Data extracted from a collection
================================
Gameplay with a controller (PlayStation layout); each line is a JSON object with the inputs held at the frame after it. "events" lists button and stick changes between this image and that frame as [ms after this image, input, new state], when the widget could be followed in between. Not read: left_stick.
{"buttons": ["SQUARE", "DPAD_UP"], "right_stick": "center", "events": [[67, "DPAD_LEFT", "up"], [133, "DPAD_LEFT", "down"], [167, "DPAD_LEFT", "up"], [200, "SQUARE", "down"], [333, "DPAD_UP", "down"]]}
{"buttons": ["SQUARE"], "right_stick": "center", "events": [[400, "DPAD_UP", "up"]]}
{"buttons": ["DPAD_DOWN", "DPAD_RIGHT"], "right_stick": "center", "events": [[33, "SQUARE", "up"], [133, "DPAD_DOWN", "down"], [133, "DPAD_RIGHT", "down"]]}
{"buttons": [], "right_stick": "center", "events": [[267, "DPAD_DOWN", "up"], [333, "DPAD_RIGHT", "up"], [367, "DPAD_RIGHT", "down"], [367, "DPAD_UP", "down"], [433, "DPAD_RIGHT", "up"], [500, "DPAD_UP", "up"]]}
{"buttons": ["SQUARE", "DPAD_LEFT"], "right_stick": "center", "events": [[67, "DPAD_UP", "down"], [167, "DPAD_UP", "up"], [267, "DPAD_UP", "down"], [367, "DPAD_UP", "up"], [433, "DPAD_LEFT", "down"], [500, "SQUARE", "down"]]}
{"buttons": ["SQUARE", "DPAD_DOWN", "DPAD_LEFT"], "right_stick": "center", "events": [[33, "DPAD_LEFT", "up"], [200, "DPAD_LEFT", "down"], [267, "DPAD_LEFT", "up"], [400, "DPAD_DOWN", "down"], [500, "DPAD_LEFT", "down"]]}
================================
_EXERCISE:_
Each record should be given again exactly as it reads.

_RESPONSE TO THE EXERCISE:_
Gameplay with a controller (PlayStation layout); each line is a JSON object with the inputs held at the frame after it. "events" lists button and stick changes between this image and that frame as [ms after this image, input, new state], when the widget could be followed in between. Not read: left_stick.
{"buttons": ["SQUARE", "DPAD_UP"], "right_stick": "center", "events": [[67, "DPAD_LEFT", "up"], [133, "DPAD_LEFT", "down"], [167, "DPAD_LEFT", "up"], [200, "SQUARE", "down"], [333, "DPAD_UP", "down"]]}
{"buttons": ["SQUARE"], "right_stick": "center", "events": [[400, "DPAD_UP", "up"]]}
{"buttons": ["DPAD_DOWN", "DPAD_RIGHT"], "right_stick": "center", "events": [[33, "SQUARE", "up"], [133, "DPAD_DOWN", "down"], [133, "DPAD_RIGHT", "down"]]}
{"buttons": [], "right_stick": "center", "events": [[267, "DPAD_DOWN", "up"], [333, "DPAD_RIGHT", "up"], [367, "DPAD_RIGHT", "down"], [367, "DPAD_UP", "down"], [433, "DPAD_RIGHT", "up"], [500, "DPAD_UP", "up"]]}
{"buttons": ["SQUARE", "DPAD_LEFT"], "right_stick": "center", "events": [[67, "DPAD_UP", "down"], [167, "DPAD_UP", "up"], [267, "DPAD_UP", "down"], [367, "DPAD_UP", "up"], [433, "DPAD_LEFT", "down"], [500, "SQUARE", "down"]]}
{"buttons": ["SQUARE", "DPAD_DOWN", "DPAD_LEFT"], "right_stick": "center", "events": [[33, "DPAD_LEFT", "up"], [200, "DPAD_LEFT", "down"], [267, "DPAD_LEFT", "up"], [400, "DPAD_DOWN", "down"], [500, "DPAD_LEFT", "down"]]}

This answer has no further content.